§ ACTIVITY
Whenever a line in the data contains "PyroSpectra", show that line.
◆ ◆ ◆ ◆
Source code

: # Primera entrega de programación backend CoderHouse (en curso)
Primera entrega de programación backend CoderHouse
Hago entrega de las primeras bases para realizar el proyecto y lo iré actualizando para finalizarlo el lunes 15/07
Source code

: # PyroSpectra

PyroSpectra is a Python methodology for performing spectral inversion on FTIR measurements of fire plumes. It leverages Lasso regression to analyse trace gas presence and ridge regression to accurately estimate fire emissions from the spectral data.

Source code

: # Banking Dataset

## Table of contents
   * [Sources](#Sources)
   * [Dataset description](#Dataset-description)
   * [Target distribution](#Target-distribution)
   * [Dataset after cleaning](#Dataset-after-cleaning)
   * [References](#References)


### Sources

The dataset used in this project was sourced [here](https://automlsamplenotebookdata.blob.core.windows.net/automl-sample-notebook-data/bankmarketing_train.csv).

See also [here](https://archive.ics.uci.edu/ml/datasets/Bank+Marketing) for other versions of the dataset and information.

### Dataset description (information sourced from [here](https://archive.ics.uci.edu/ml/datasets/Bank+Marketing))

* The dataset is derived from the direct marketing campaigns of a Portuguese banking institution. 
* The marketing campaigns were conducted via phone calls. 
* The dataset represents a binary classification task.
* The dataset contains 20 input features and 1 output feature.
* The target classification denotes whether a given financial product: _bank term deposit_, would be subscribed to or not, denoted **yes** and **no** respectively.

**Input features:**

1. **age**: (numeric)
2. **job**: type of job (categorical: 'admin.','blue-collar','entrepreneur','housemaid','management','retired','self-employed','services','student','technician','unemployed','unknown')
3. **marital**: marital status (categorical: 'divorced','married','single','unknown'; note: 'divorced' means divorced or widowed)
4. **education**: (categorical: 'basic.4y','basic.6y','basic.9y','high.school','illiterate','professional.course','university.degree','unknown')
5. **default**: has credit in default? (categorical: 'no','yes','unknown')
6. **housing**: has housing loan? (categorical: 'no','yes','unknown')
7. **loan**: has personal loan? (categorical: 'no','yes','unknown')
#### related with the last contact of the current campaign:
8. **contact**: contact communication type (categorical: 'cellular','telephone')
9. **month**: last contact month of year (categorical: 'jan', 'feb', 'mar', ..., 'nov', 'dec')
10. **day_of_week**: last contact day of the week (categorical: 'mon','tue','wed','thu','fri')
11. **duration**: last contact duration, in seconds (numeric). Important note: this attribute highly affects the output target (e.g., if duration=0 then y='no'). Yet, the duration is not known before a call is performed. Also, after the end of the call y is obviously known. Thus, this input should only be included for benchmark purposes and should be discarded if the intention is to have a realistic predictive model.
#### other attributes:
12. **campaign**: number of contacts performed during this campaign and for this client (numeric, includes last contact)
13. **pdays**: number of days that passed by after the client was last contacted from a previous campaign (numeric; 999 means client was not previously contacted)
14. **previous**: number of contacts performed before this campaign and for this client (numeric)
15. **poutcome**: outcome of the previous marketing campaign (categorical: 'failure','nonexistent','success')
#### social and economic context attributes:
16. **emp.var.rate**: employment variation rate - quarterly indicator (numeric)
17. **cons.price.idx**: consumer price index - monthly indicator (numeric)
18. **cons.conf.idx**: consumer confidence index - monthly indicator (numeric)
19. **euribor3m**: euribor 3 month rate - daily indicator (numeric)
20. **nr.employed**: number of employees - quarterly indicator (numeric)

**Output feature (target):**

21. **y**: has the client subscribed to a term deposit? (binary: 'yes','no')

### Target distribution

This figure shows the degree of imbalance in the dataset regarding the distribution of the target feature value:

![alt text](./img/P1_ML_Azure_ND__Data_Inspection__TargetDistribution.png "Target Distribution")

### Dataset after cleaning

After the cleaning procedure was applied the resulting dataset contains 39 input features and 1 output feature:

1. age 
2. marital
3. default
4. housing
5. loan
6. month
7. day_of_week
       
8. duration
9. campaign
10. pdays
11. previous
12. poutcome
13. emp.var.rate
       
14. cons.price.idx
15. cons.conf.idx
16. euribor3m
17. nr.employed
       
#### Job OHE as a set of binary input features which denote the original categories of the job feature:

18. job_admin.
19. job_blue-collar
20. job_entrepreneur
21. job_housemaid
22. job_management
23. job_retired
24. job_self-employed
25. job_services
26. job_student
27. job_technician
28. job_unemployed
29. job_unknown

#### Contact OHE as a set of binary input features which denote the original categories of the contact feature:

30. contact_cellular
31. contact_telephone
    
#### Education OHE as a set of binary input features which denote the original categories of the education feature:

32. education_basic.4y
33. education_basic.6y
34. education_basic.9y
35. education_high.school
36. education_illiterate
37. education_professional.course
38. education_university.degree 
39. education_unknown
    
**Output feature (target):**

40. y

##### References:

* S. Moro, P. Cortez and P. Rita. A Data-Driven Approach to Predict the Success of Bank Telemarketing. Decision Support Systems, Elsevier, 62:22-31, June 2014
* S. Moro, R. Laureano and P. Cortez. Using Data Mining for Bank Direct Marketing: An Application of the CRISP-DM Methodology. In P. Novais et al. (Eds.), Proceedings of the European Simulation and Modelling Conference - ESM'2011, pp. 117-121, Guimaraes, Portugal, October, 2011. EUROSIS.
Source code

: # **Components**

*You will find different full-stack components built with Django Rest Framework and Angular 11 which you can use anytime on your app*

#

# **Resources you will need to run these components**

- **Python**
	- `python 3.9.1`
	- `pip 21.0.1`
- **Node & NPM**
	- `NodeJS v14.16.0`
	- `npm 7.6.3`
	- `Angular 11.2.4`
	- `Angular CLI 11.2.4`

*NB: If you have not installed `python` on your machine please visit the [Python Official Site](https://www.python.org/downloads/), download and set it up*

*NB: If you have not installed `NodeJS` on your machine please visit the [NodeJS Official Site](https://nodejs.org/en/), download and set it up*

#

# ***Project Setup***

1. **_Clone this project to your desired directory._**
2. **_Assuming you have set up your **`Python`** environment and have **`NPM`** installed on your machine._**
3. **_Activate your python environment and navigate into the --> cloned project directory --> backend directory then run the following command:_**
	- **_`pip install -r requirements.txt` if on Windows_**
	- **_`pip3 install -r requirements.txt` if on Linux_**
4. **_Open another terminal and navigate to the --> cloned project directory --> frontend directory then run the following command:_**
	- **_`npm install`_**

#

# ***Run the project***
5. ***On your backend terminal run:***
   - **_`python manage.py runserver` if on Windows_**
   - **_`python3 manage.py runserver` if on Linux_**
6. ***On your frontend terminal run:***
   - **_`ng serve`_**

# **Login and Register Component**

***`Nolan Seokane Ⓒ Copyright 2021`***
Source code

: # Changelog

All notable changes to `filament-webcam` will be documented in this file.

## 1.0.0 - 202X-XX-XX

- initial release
◆ ◆ ◆ ◆
§ TASK OUTPUT
: # PyroSpectra
PyroSpectra is a Python methodology for performing spectral inversion on FTIR measurements of fire plumes. It leverages Lasso regression to analyse trace gas presence and ridge regression to accurately estimate fire emissions from the spectral data.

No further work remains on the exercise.